I apologise to my fellow theatre-goers for having curry.
It’s not the ideal meal to eat before a show, especially if, like me, you’re wearing clothes that seem to absorb fragrant cooking smells like a sponge.
Still, I don’t feel that guilty, especially when it comes to Big Hair, Fidget, Violent Sniffer, Minstrel Packet Rustler and Annoying Laugher.
My party of three people arrived at Chaakoo mega-early – 5pm – and were led to the back of the space, where, presumably, they store the less picturesque people who are wearing highly absorbent cheap fabrics.
This place, owned by the people behind Mexican chain Topolabamba, is conceptually Glasgow’s answer to Edinburgh’s Dishoom.
They both opened their Scottish branches around about the same time and are influenced by Iranian cafes in Mumbai, with a very similar decor and vaguely matching menus.
Except this one plays house music, for a pre-going-out-clubbing vibe.
Since it’s Glasgow, Saturday night, I got into the swing of it with a Perfumes of Persia (£7.50), which was as blooteringly lethal as only a totally translucent cocktail can be.
“It smells like paint stripper,” said one of my dining partners, but, once you’d managed the first couple of sips, it was a happiness-promoting panacea, with Tapatio Blanco tequila, Briottet creme de violette, Bob’s ginger bitters, Demi-sec and a pansy on top.
The menu is pretty extensive, though not quite as intimidatingly long as the one at Dishoom, and is served tapas style. The waiter recommended two to three dishes per person, so we went for six.
Everything arrived speedily and I’ll get my main gripe out of the way – it was all barely lukewarm – before I rave about the Humble Curry of butter chicken (£5.95), which was a medium hot, fragrant and comfortingly sweet and spicy buttery dish, with plenty of chook chunks.
We also loved the lamb saagwala (£6.50), with its muddy-coloured, thick, earthy and rich sauce of caramelised onion-y sweetness and lashings of spinach.

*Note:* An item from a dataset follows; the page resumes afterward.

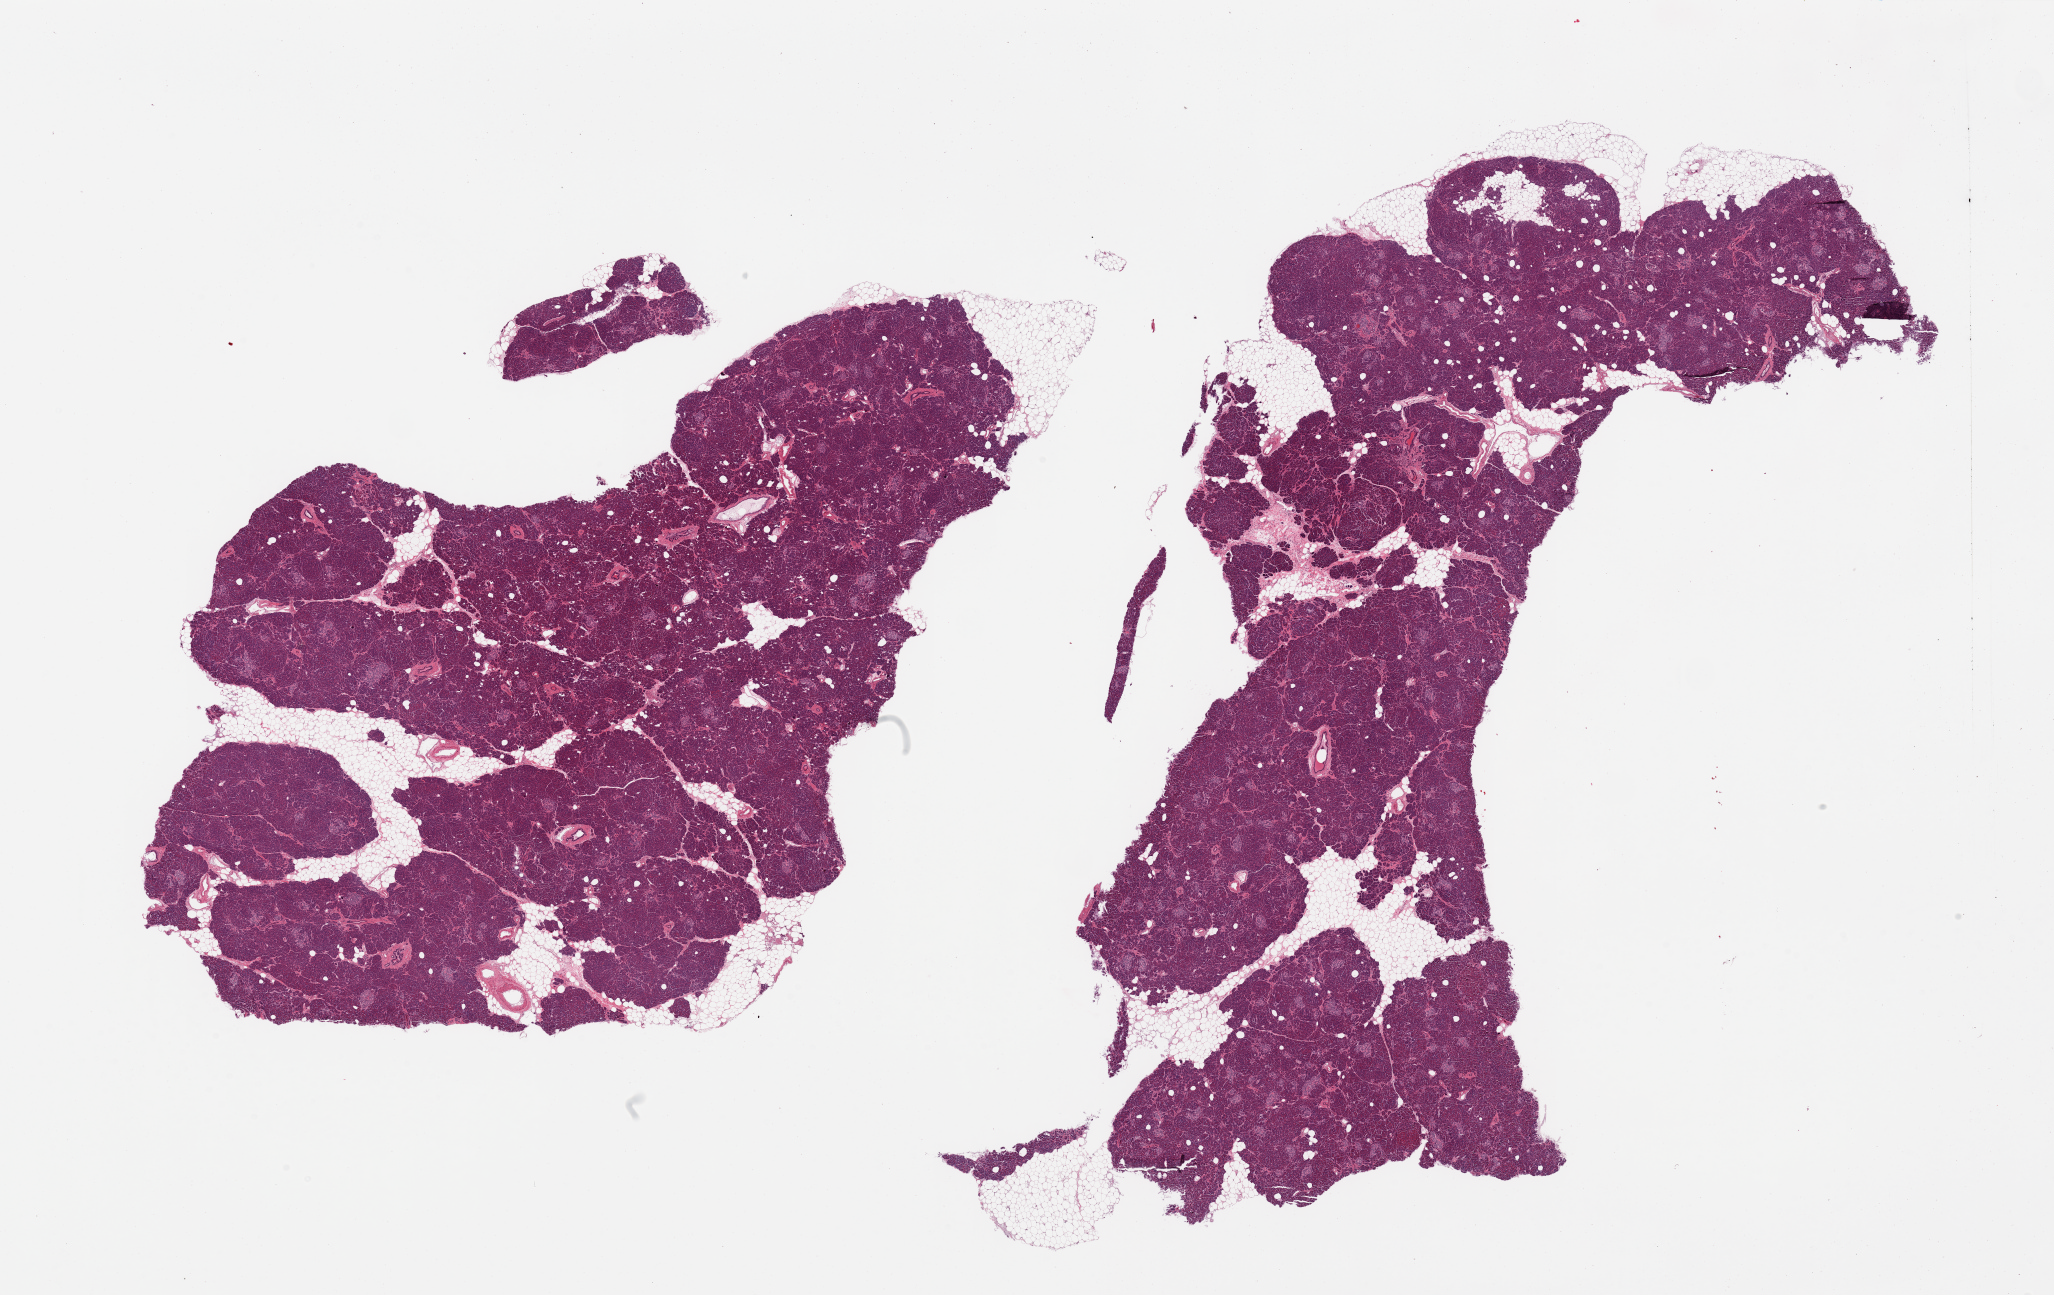
Haematoxylin and eosin whole-slide image, brightfield — low-resolution overview of the scanned area, about 32.5 x 20.5 mm. PAXgene-fixed, paraffin-embedded tissue. Sampled site (target tissue): pancreas. Donor tissue sample. Female donor.
• reviewer comment on this tissue sample: 2 pieces. 10% fat; numerous islets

Its gravy could be mopped up with a catcher’s mitt-sized and ghee-drenched garlic naan (£1.70), which had a pleasingly thin and stretchy doughy texture, probably under fired but I liked it like that, and was seething with a whole bulb’s worth of garlic (again, apologies fellow theatre-goers).
There was also a decent sized portion of cumin seed-studded jeera rice (£1.95), though we ended up ordering a second to feed the three of us, as well as a bowlful of skinny masala fries (£1.95), which had a strangely eggy tinge and weren’t much to write home about.
Back to the curries, and the chicken labadar (£5.95) was indeed, as its Hindi translation suggests, soft and creamy, with peppers and fenugreek, and a velvety orange and tomatoey sauce.
(Note to self: don’t bother ordering both butter chicken and the labadar next time, too similar).
I love a bit of paneer, and tandoori chaat (£5.95) had raffle ticket-sized squares of this cheese, chargrilled and skewered alongside pineapple and peppers, plus a vinegary and minty dip on the side.
Our fishy options were Kerala monkfish (£9), with soft blobs of pale protein and whole strips of ginger in a coconut-y sauce, as well as a large shoal of jinga masala prawns (£8), which were bouncy rather than stringy and featured a peppery jus.
Puddings aren’t bad. The fruit crumble (£4.95) was a little watery, with a broth that had bubbled up from the stewed mango and banana and a sandily crunchy topping.
The Crunchie chocolate mousse (£5.50) was a huge bowlful of frothy ganache with niblets of honeycomb on top. Oh, and they do a good milky and soul-warming chai tea here (£2.95 for a pot for two people).
Service was fast, so we were fed and decanted onto St Vincent Street in good time for curtain up.
Although I was pungently scented, it was a nice smell, so I didn’t feel TOO bad about those sitting near me in the theatre.
It would only have made them hungry, especially when it comes to the insatiable Minstrel Packet Rustler.